Some short stories collection called Road Brothers also just got re-issued with more content but never read it.

I live on the Great North Road, does it represent newcastle well?

Underappreciated but excellent?
The Thing Itself

Made me laugh harder than it should of
Doncaster reporting in

...

what is the BattleTech of literature?

Only one was manipulating him. And that same one manipulated their daughter into accepting the cucking of her father, and the hints to also cuck her own spouse. At least gared married an actual whore now that wouldn't share, so thats good. And she doesn't look like she would mess up a good thing by cucking the new baron.

Boy I sure do love me some philosophy with my giant mech robots nuking shit.

Who is a good horror author in your opinion?

The book is already a pop-culture reference, what's your point?

Iron Gold fucking when?

>I can't write while DRUMPF is President

Is this going to become a regular thing for authors?

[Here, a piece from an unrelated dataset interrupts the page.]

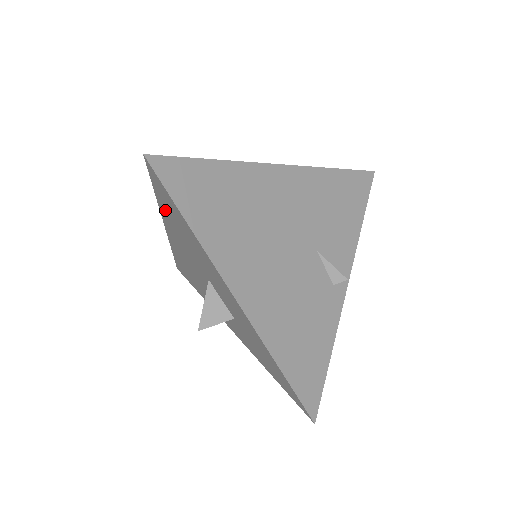
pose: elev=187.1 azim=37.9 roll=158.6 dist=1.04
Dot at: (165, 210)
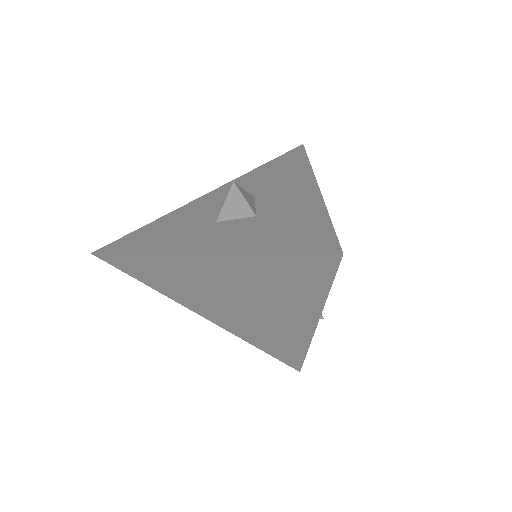
Dot at: (260, 170)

whatever.scalzi.com/2017/10/02/2017-word-counts-and-writing-process/
Yes.

This is so repulsive to me, and I can't even articulate why.

He's right about one thing. He certainly can't write.

Did he really say that?

Is there a bigger meme fantasy author?

rowling.
>hermoine was never white

Odds on them being rapists? They are male feminists after all.

Theu raped my brain while reading their shitty books if that counts.

I've read very few book in my life. I've read Guardians of Ga'Hoole, the Abhorsen trilogy, the God of Clocks books, Battle Royale, like 5 Halo books, House of Scorpion, The Hobbit, and Bram Stoker's Dracula. Out of all of these, the ones I enjoyed the most were the Abhorsen books, but I want to move on to something for an older audience that gives me the same feeling of adventure and has something new and interesting like the distinction between Charter and Free magic. I'm not even sure /why/ I liked them, as I'm not good at understanding that sort of thing, but I know I'd like more stuff like them.

>I've read Guardians of Ga'Hoole, the Abhorsen trilogy, the God of Clocks books, Battle Royale, like 5 Halo books, House of Scorpion, The Hobbit, and Bram Stoker's Dracula

...

Pick something and enjoy.

>reading books

hey FAGGOT. spotted something wrong with your list

No Simak.

So for 's sake. Mentally add every book by Simak onto that list, and then forget everything else and read a Simak book.

can I get a retardation check on an idea?

AU noir story where instead of banning alcohol, prohition banned caffeine.